◆ AIM OF THE TASK:
Retype the part of the passage about the latest picture of Jesus between "I turned around" and "all its brilliance.", inclusive.

◆ TEXT SEGMENT:

Latest picture of Jesus.
The first chapter of the book of Revelation (the Apocalypse) unveils and reveals the latest, the most, and arguably the only physically descriptive picture of Jesus in the Bible. By inspiration, John records what he heard and saw:
- I, John, your brother and companion in the suffering and kingdom and patient endurance that are ours in Jesus, was on the island of Patmos because of the word of God and the testimony of Jesus. On the Lord’s Day I was in the Spirit, and I heard behind me a loud voice like a trumpet, which said: “Write on a scroll what you see and send it to the seven churches: to Ephesus, Smyrna, Pergamum, Thyatira, Sardis, Philadelphia, and Laodicea.
I turned around to see the voice that was speaking to me. And when I turned I saw seven golden lampstands, and among the lampstands was someone “like a son of man,” dressed in a robe reaching down to his feet and with a golden sash around his chest. His head and hair were white like wool, as white as snow, and his eyes were like blazing fire. His feet were like bronze glowing in a furnace, and his voice was like the sound of rushing waters. In his right hand he held seven stars, and out of his mouth came a sharp double-edged sword. His face was like the sun shining in all its brilliance.
Yes, this is Jesus as He is right now! We are not told here the meaning of the sword coming out of his mouth or why his hair is white and his eyes like blazing fire, etc. Nor are we told why a crown of thorns no longer encircles his head. But one thing is sure. He is no longer the Jesus of popular thought and tradition. He is that, but He is also now much more. Here He is pictured as the ascended, exalted, glorified, transformed, transfigured, transcendent, cosmic, and crowned Jesus of the Apocalypse, the contemporary Christ!
Grasping the full reality of this divinely revealed image of Jesus and knowing and serving Him as He is today, and as He requires, are essential prerequisites if we hope to hear the words someday, “Well done, good and faithful servant” (Matt. 25:21, 23). Anything less is less. But where is this image of Jesus being presented, nowadays? Where is this picture of the contemporary Christ hanging on a wall? Where is this present-day and pertinent perspective being taught, studied, and worshiped?

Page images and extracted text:
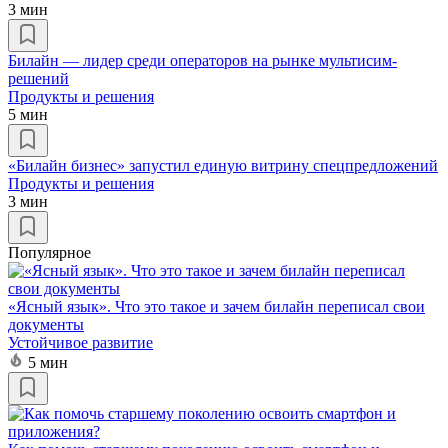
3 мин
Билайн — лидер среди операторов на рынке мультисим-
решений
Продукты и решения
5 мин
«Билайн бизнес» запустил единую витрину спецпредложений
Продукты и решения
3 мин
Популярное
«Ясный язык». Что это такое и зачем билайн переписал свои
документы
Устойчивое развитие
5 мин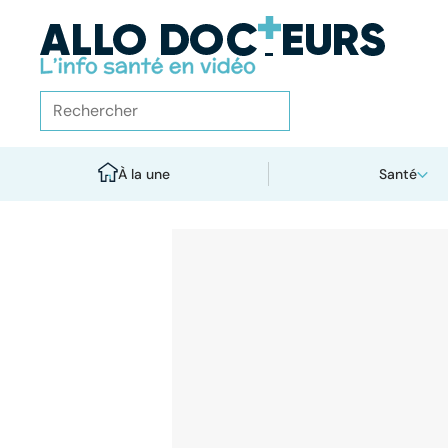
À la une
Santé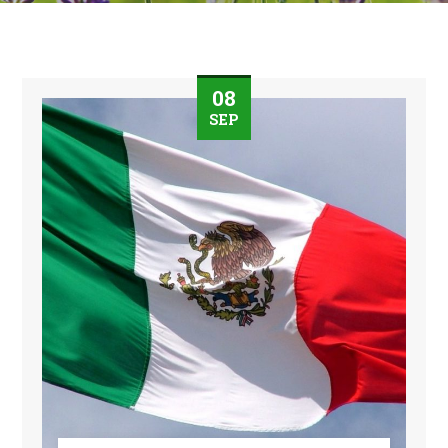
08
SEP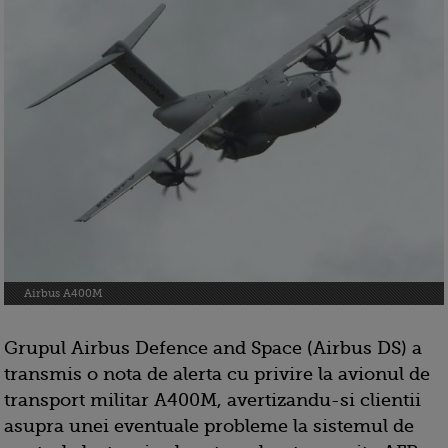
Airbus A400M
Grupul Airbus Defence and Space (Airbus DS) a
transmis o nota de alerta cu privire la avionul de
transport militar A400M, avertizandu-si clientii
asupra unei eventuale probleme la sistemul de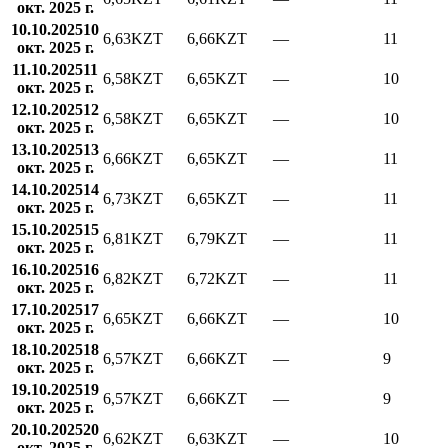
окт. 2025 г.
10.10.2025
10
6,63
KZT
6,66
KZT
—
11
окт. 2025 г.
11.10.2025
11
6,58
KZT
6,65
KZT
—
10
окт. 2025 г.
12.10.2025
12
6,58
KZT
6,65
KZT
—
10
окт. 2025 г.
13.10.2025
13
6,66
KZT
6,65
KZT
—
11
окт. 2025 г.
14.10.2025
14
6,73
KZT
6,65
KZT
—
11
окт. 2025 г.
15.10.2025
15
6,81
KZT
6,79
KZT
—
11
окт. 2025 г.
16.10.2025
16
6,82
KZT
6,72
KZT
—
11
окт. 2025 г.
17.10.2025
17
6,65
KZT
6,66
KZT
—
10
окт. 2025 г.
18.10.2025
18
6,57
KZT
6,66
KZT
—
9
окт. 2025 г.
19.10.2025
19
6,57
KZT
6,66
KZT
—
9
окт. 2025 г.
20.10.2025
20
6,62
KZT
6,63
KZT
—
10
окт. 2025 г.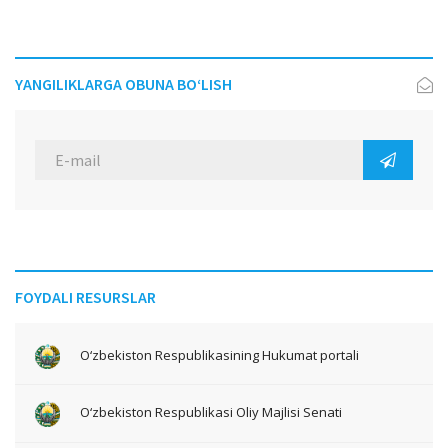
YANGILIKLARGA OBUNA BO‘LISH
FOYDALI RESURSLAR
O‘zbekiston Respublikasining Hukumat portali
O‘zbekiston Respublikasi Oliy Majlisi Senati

==

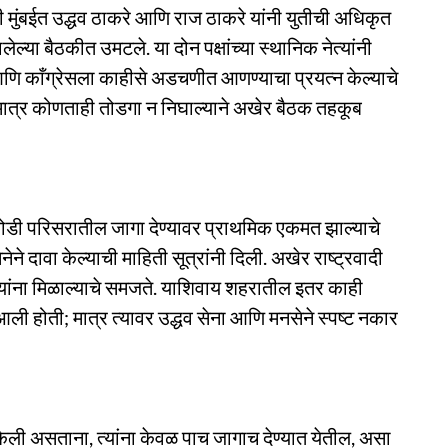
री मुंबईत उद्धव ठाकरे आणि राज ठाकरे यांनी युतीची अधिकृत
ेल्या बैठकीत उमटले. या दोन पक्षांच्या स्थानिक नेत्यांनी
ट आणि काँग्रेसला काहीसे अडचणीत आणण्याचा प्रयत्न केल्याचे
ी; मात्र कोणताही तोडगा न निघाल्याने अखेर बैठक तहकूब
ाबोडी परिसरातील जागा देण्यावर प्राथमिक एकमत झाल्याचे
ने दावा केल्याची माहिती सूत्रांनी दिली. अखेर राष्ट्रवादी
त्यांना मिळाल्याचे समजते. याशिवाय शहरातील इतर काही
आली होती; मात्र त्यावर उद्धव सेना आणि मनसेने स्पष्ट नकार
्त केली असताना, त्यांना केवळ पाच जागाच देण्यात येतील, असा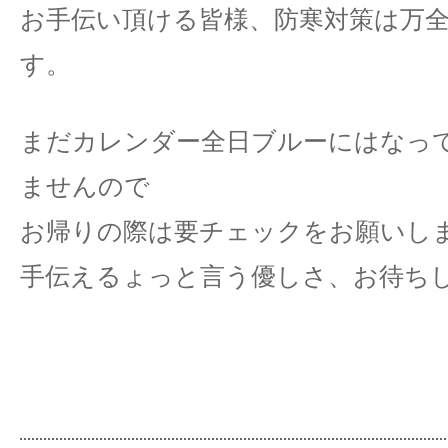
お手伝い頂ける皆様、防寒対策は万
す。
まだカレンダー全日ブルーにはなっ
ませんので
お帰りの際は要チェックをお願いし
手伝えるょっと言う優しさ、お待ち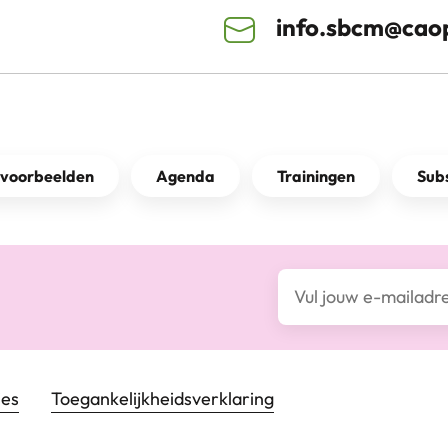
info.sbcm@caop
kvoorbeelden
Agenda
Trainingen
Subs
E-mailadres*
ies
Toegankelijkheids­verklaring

==

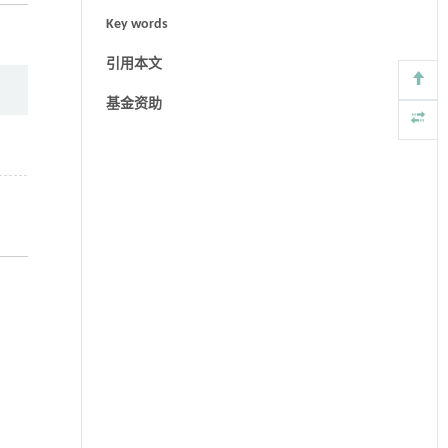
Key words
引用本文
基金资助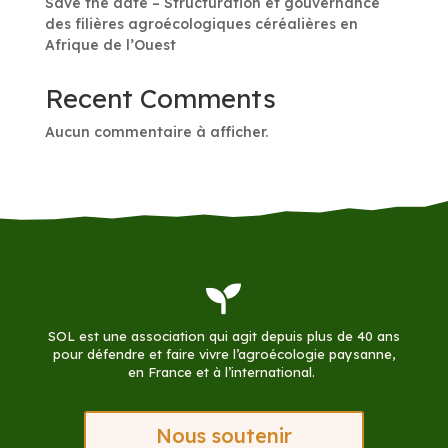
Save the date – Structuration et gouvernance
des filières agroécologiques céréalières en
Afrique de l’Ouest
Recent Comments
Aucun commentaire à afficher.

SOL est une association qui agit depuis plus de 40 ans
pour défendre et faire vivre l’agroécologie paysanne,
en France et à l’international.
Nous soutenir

◆ SOLUTION TO THIS TASK:
I turned around to see the voice that was speaking to me. And when I turned I saw seven golden lampstands, and among the lampstands was someone “like a son of man,” dressed in a robe reaching down to his feet and with a golden sash around his chest. His head and hair were white like wool, as white as snow, and his eyes were like blazing fire. His feet were like bronze glowing in a furnace, and his voice was like the sound of rushing waters. In his right hand he held seven stars, and out of his mouth came a sharp double-edged sword. His face was like the sun shining in all its brilliance.